BRANO CITATO =>

=-=-=

Tra amiche: Leonor Fini e Leonora Carrington

di Ginevra Amadio e Ivana Margarese

Immagine in copertina di Silvia Rossini

 

 

La vicenda artistica e umana di Leonor Fini e Leonora Carrington così come il racconto della loro singolare amicizia è un invito ad alcuni mutamenti prospettici.
Del resto il tema dello sguardo e della visione non scontata ma al contrario penetrante, in grado di ibridare e coniugare elementi disparati in nuove analogie  e accostamenti visionari, è cifra artistica di entrambe. Leonor Fini e Leonora Carrington sono accomunate dalla definizione di artiste surrealiste, dal momento che giunte a Parigi, negli anni trenta, incontrano gli esponenti di un movimento innovatore che ha poco più di dieci anni di vita: il Surrealismo. Addentrarsi nella loro storia comporta tuttavia l’evidenziare l’originalità dei loro contributi al di là della loro appartenenza a questo gruppo di avanguardia o al loro essere amiche e compagne di artisti, descritte, attraverso ruoli o narrazioni semplificanti, come muse o incarnazioni del femminile come modello teorico a loro preesistente.

=-=-=

DATI DA ELABORARE =>
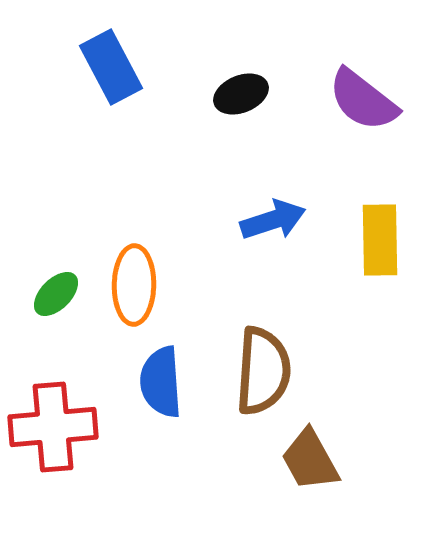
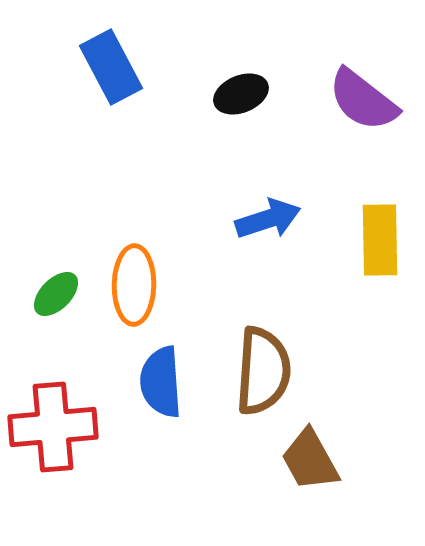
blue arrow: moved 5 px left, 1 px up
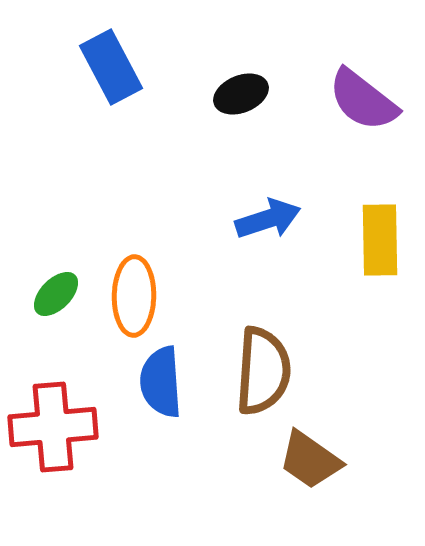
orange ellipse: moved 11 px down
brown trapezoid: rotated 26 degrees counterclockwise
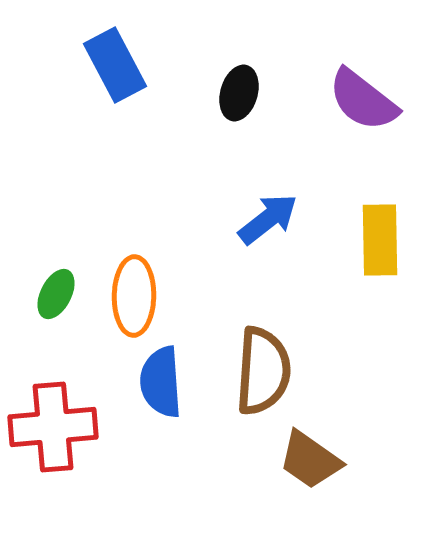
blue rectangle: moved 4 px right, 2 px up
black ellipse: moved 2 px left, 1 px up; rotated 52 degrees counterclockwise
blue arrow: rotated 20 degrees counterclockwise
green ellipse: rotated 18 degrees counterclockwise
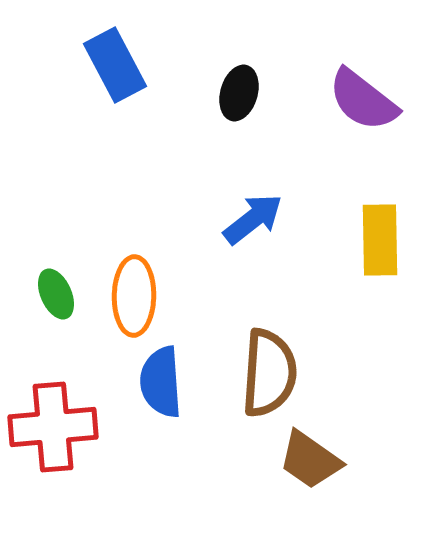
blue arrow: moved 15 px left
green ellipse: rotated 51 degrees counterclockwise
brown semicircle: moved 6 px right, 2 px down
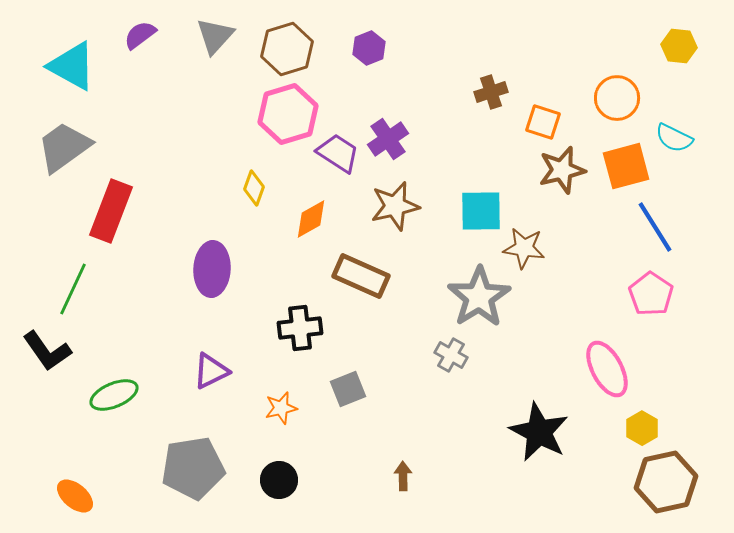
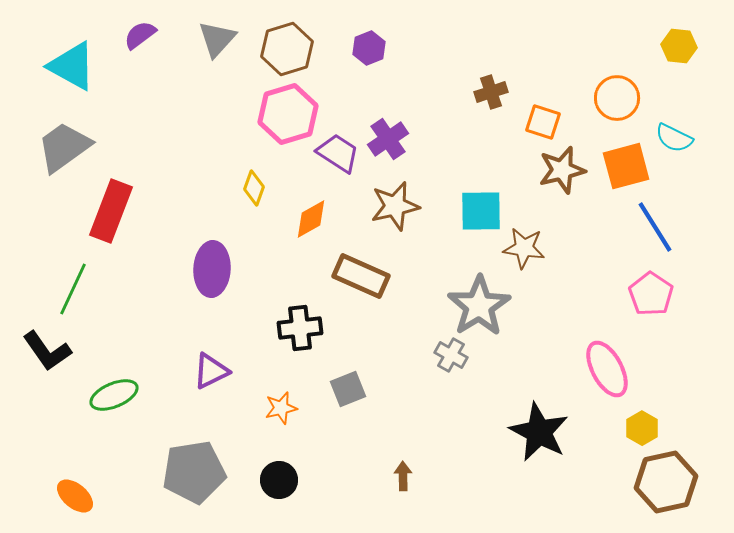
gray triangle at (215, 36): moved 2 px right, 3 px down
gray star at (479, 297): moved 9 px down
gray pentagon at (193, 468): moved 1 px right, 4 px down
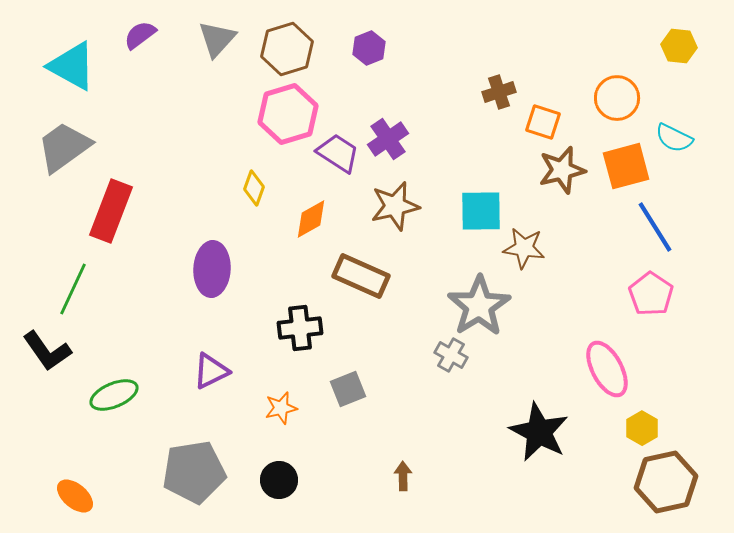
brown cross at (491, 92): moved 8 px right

=-=-=

CONSEGNE =>
1. Nel brano citato, in quale decennio Leonor Fini e Leonora Carrington arrivano a Parigi?
2. Nell'elenco, riscrivi le righe dalla riga con "gray triangle at" fino alla fine dell'elenco, sostituendo "gray" con "silver" senza cambiare nient'altro. Escludi le immagini dalla risposta.

SOLUZIONI =>
1. Negli anni trenta.

2.
silver triangle at (215, 36): moved 2 px right, 3 px down
silver star at (479, 297): moved 9 px down
silver pentagon at (193, 468): moved 1 px right, 4 px down
brown cross at (491, 92): moved 8 px right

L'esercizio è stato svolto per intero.